Assez méconnue, la situation au nord du Bénin, marquée par des violences intercommunautaires, pourrait constituer un terreau propice au développement du djihadisme, tout comme les tensions entre éleveurs et agriculteurs, semblables à celles qui déchirent le Burkina Faso voisin. Les groupes exploitent précisément ces troubles sociaux, qui s’ajoutent à une situation socioéconomique souvent précaire.

 

Les quatre États côtiers évoqués ici font donc face à une menace djihadiste réelle, ayant pour l’heure des conséquences inégales selon les pays. Les craintes de voir les activités djihadistes se diffuser vers les pays du Golfe de Guinée sont justifiées, et accentuées par les déclarations de responsables djihadistes affirmant que l’expansion vers le sud était un objectif. Si certains États, comme le Bénin, semblent peu enclins à communiquer sur le sujet, les responsables cernent tout de même l’ampleur du risque. L’initiative d’Accra, lancée en 2017 et réunissant le Burkina Faso et les quatre Etats frontaliers du golfe de Guinée, témoigne bien de cette volonté : le mécanisme de coopération sécuritaire se donne pour objectif primordial de lutter contre l’expansion djihadiste depuis le Sahel. Cependant, des mesures politiques locales prenant en compte le caractère multifactoriel du développement du djihadisme s’avèreront sans doute également nécessaires. Dans tous les cas, la question d’une éventuelle extension géographique de l’activité des mouvements insurrectionnels djihadistes constituera à n’en pas douter une question centrale de la sécurité internationale dans les années à venir.
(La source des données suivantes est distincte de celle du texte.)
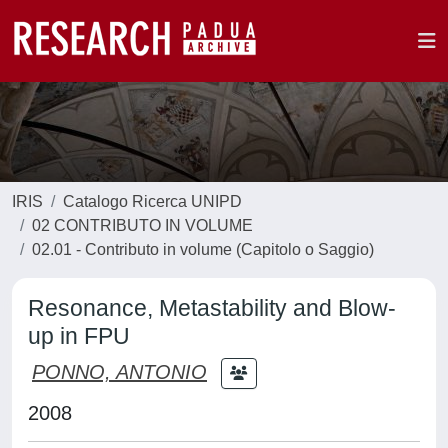
IRIS
Catalogo Ricerca UNIPD
02 CONTRIBUTO IN VOLUME
02.01 - Contributo in volume (Capitolo o Saggio)
Resonance, Metastability and Blow-
up in FPU
PONNO, ANTONIO
2008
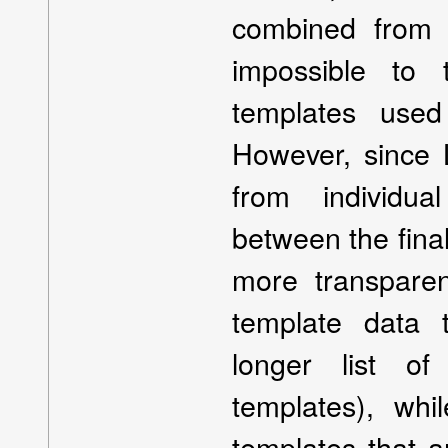
combined from mu
impossible to 
templates used
However, since
from individua
between the final
more transparen
template data 
longer list of
templates), whi
templates that ar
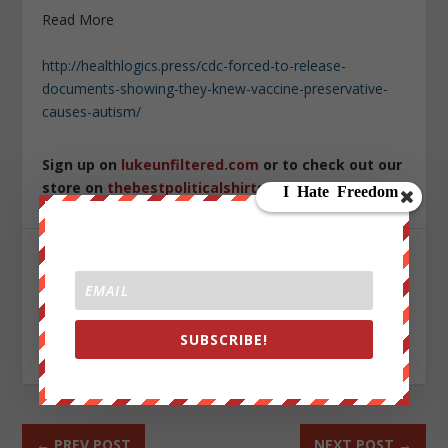
Read More
http://healthlogics.press/cdc-forced-to-release-
documents-showing-they-knew-vaccine-preservative-
causes-autism/
Sign up on
lukeunfiltered.com
or to check out our
store on
thebestpoliticalshirts.com
.
SHARE:
SUBSCRIBE!
RATE:
←
PREV POST
NEXT POST
→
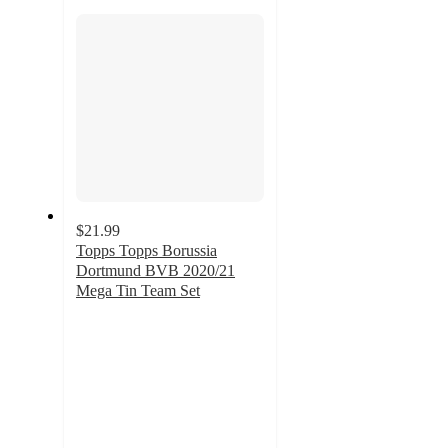
section
$21.99
Topps Topps Borussia
Dortmund BVB 2020/21
Mega Tin Team Set
5
out
of
5
stars
with
1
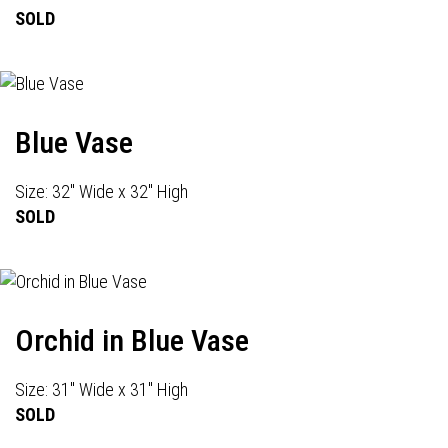
SOLD
Blue Vase
Size: 32" Wide x 32" High
SOLD
Orchid in Blue Vase
Size: 31" Wide x 31" High
SOLD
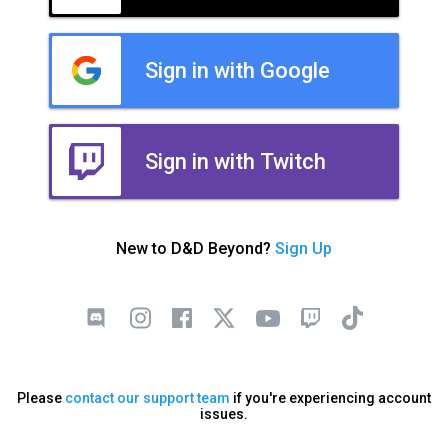
Sign in with Google
Sign in with Twitch
New to D&D Beyond?
Sign Up
Please
contact our support team
if you're experiencing account
issues.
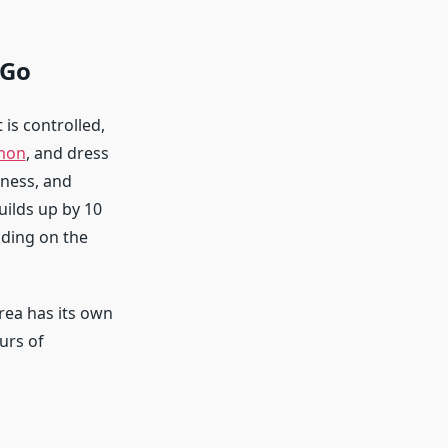
 Go
 is controlled,
mon
, and dress
iness, and
uilds up by 10
ding on the
area has its own
urs of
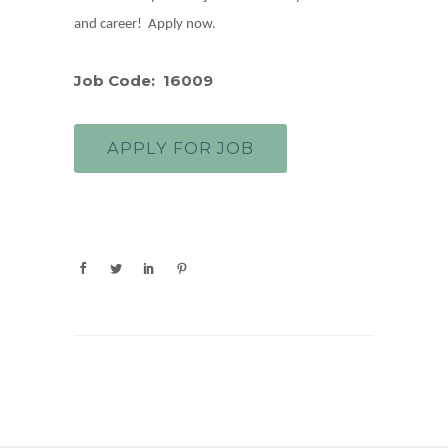
and career! Apply now.
Job Code: 16009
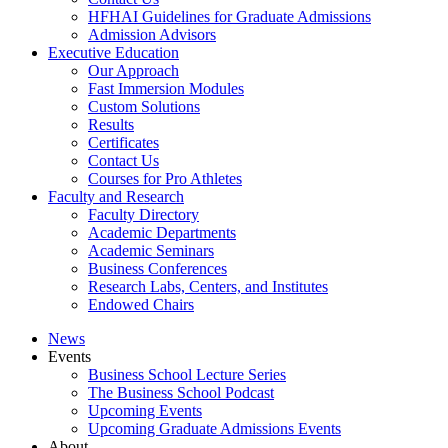
HFHAI Guidelines for Graduate Admissions
Admission Advisors
Executive Education
Our Approach
Fast Immersion Modules
Custom Solutions
Results
Certificates
Contact Us
Courses for Pro Athletes
Faculty and Research
Faculty Directory
Academic Departments
Academic Seminars
Business Conferences
Research Labs, Centers, and Institutes
Endowed Chairs
News
Events
Business School Lecture Series
The Business School Podcast
Upcoming Events
Upcoming Graduate Admissions Events
About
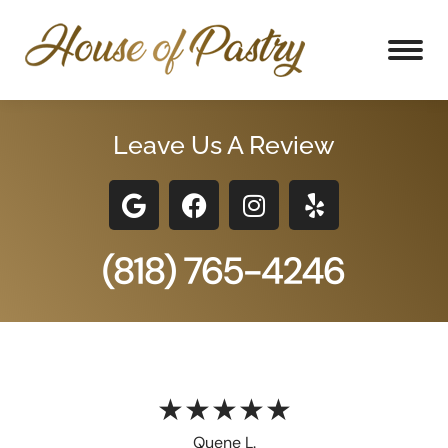
Leave Us A Review
★★★★★
Quene L.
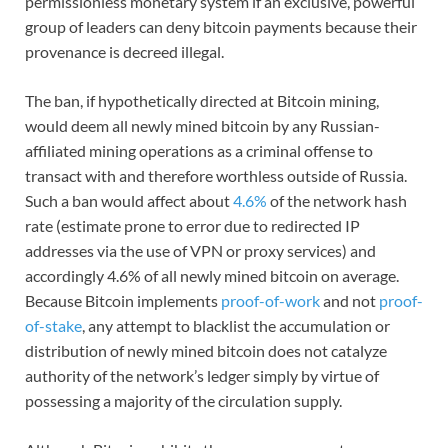
permissionless monetary system if an exclusive, powerful
group of leaders can deny bitcoin payments because their
provenance is decreed illegal.
The ban, if hypothetically directed at Bitcoin mining,
would deem all newly mined bitcoin by any Russian-
affiliated mining operations as a criminal offense to
transact with and therefore worthless outside of Russia.
Such a ban would affect about
4.6%
of the network hash
rate (estimate prone to error due to redirected IP
addresses via the use of VPN or proxy services) and
accordingly 4.6% of all newly mined bitcoin on average.
Because Bitcoin implements
proof-of-work
and not
proof-
of-stake
, any attempt to blacklist the accumulation or
distribution of newly mined bitcoin does not catalyze
authority of the network’s ledger simply by virtue of
possessing a majority of the circulation supply.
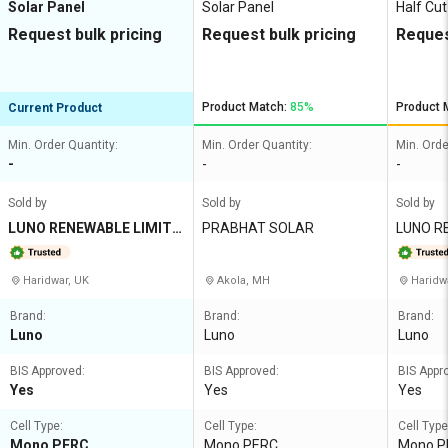
Solar Panel
Solar Panel
Half Cut
Request bulk pricing
Request bulk pricing
Reques
Product Match:
85%
Product 
Current Product
Min. Order Quantity:
Min. Order Quantity:
Min. Orde
-
-
-
Sold by
Sold by
Sold by
LUNO RENEWABLE LIMITE
PRABHAT SOLAR
LUNO R
D
Haridwar, UK
Akola, MH
Haridw
Brand:
Brand:
Brand:
Luno
Luno
Luno
BIS Approved:
BIS Approved:
BIS Appr
Yes
Yes
Yes
Cell Type:
Cell Type:
Cell Type
Mono PERC
Mono PERC
Mono PE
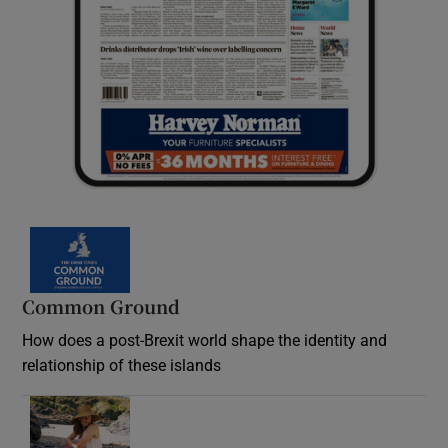
Common Ground
How does a post-Brexit world shape the identity and
relationship of these islands
Opens in new window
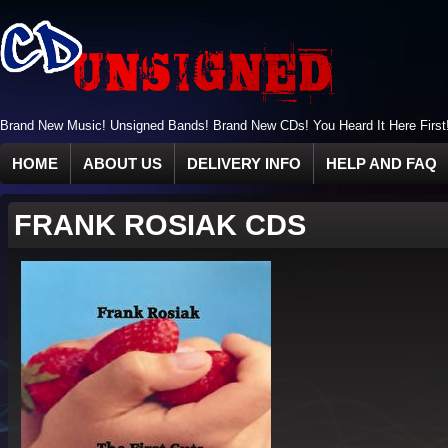
Brand New Music! Unsigned Bands! Brand New CDs! You Heard It Here First
HOME
ABOUT US
DELIVERY INFO
HELP AND FAQ
FRANK ROSIAK CDS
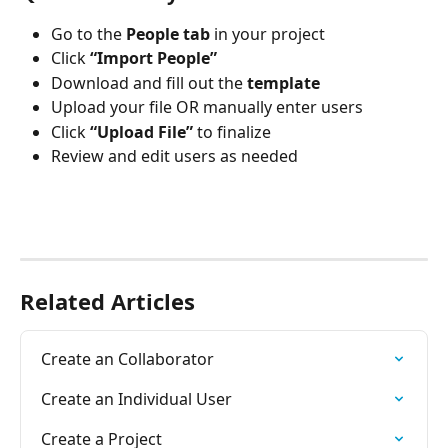
Go to the 
People tab
 in your project
Click 
“Import People”
Download and fill out the 
template
Upload your file OR manually enter users
Click 
“Upload File”
 to finalize
Review and edit users as needed
Related Articles
Create an Collaborator
Create an Individual User
Create a Project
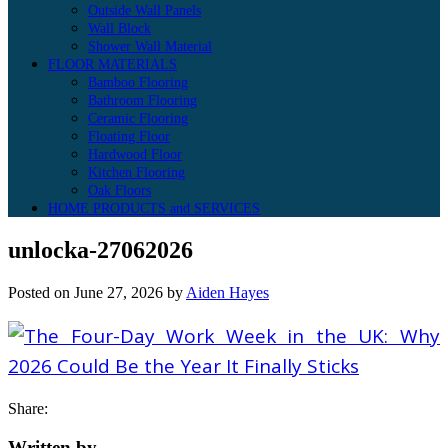
Outside Wall Panels
Wall Block
Shower Wall Material
FLOOR MATERIALS
Bamboo Flooring
Bathroom Flooring
Ceramic Flooring
Floating Floor
Hardwood Floor
Kitchen Flooring
Oak Floors
HOME PRODUCTS and SERVICES
unlocka-27062026
Posted on
June 27, 2026
by
Aiden Hayes
Share:
Written by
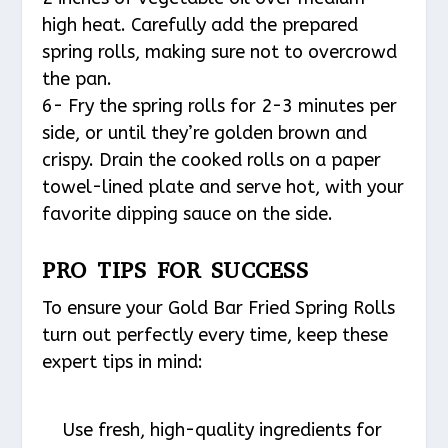
high heat. Carefully add the prepared
spring rolls, making sure not to overcrowd
the pan.
6- Fry the spring rolls for 2-3 minutes per
side, or until they’re golden brown and
crispy. Drain the cooked rolls on a paper
towel-lined plate and serve hot, with your
favorite dipping sauce on the side.
PRO TIPS FOR SUCCESS
To ensure your Gold Bar Fried Spring Rolls
turn out perfectly every time, keep these
expert tips in mind:
Use fresh, high-quality ingredients for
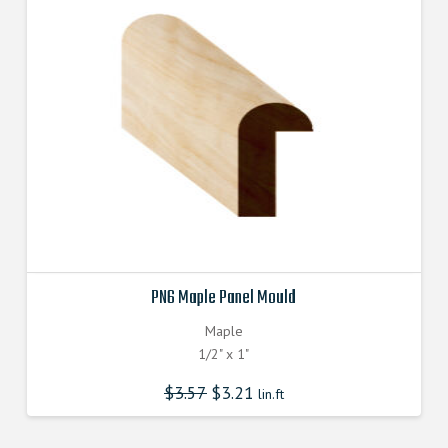
PN6 Maple Panel Mould
Maple
1/2" x 1"
$
3.57
$
3.21
lin.ft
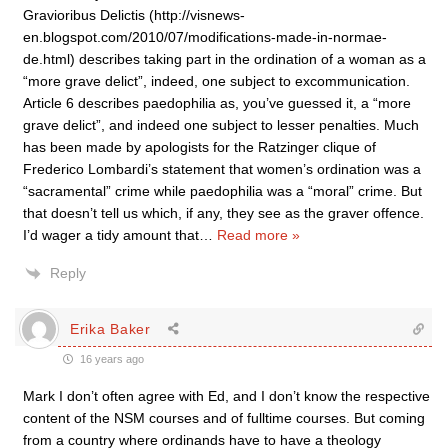
Gravioribus Delictis (http://visnews-
en.blogspot.com/2010/07/modifications-made-in-normae-
de.html) describes taking part in the ordination of a woman as a
“more grave delict”, indeed, one subject to excommunication.
Article 6 describes paedophilia as, you’ve guessed it, a “more
grave delict”, and indeed one subject to lesser penalties. Much
has been made by apologists for the Ratzinger clique of
Frederico Lombardi’s statement that women’s ordination was a
“sacramental” crime while paedophilia was a “moral” crime. But
that doesn’t tell us which, if any, they see as the graver offence.
I’d wager a tidy amount that
…
Read more »
Reply
Erika Baker
16 years ago
Mark I don’t often agree with Ed, and I don’t know the respective
content of the NSM courses and of fulltime courses. But coming
from a country where ordinands have to have a theology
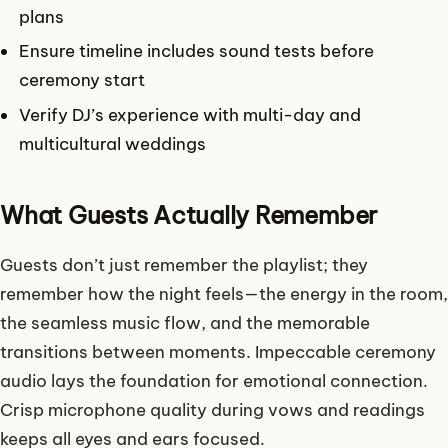
plans
Ensure timeline includes sound tests before
ceremony start
Verify DJ’s experience with multi-day and
multicultural weddings
What Guests Actually Remember
Guests don’t just remember the playlist; they
remember how the night feels—the energy in the room,
the seamless music flow, and the memorable
transitions between moments. Impeccable ceremony
audio lays the foundation for emotional connection.
Crisp microphone quality during vows and readings
keeps all eyes and ears focused.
Baptiste Pellegrini, Chargé de veille

[1] Unités de combattants

[2] Lors d’un comité exécutif dédié au sujet du contre-terrorisme, le directeur de la DGSE Bernard Emié a diffusé des images obtenues par le service de renseignement, sur lesquelles apparaissent plusieurs responsables du GSIM (Groupe de soutien à l’islam et aux musulmans) - branche sahélienne d’Al Qaïda – et notamment le chef de guerre touareg Iyad Ag Ghaly, qui dirige l’organisation et évoque à cette occasion l’ambition de se développer vers les Etats du Golfe de Guinée.